America’s Oldest Juvenile Lifer Is A Black Man Who Was Released In Philadelphia After 68 Years In Prison!
TheRoot.com, By Zach Linly, Posted February 25th 2021
It should surprise absolutely no one that America’s oldest and longest-serving juvenile offender is a Black man.
Joe Ligon was 15 years old when he received a life sentence in Philadelphia for his involvement in a series of robberies and assaults that left two people dead—people he has always denied killing while admitting that he was involved in the other crimes with other teens. He was sentenced in 1953, but even in 2021, it’s easy to imagine a judge deciding a Black child should spend the rest of his life behind bars, whether he himself killed anyone or not. On February 11, 2021, Ligon, at 83 years old, walked out of Montgomery County’s State Correctional Institution Phoenix after being imprisoned for 68 years.

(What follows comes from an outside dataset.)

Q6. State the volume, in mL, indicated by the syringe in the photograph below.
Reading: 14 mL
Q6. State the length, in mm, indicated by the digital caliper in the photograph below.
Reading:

Ligon—who is originally from Alabama—pleaded guilty to two counts of first-degree murder, but said he felt he got “scapegoated as an out-of-towner,” The Hill reports. Thankfully, a 2012 Supreme Court decision put him on the path to freedom.
From the Philadelphia Inquirer:
After the U.S. Supreme Court ruled that automatic life terms for kids are cruel and unusual, he was one of more than 500 Pennsylvania prisoners all resentenced to terms contingent on lifetime parole.
But Ligon, resentenced to 35 years to life in 2017, rejected the very idea of parole after nearly seven decades in prison.
“I like to be free,” he said. “With parole, you got to see the parole people every so often. You can’t leave the city without permission from parole. That’s part of freedom for me.”
Other prisoners tried to coax him out into the free world. John Pace, a former juvenile lifer and now a reentry coordinator for the Youth Sentencing & Reentry Project, recalled a fruitless visit to the prison with a group of other ex-lifers. “If you want to fight, fight it when you get out,” he counseled Ligon at the time.
But Ligon refused to apply for parole, let alone take any required programs.
So, according to the Inquirer, Bradley Bridge—an attorney with the Defender Association of Philadelphia who represents Ligon—spent another three years fighting to get his client released with time served until he finally won in federal court by arguing that the “constitution requires that the entire sentence, both the minimum and maximum terms imposed on a juvenile, be individualized—and a one size fits all cannot pass constitutional muster.”
Because the Philadelphia District Attorney’s Office agreed with Bridge’s argument, a U.S. district judge for the Eastern District of Pennsylvania ordered on Nov. 13, 2020, that Ligon was either to be resentenced or released within 90 days. The clock ran out on that 90-day window Thursday and Ligon became a free man.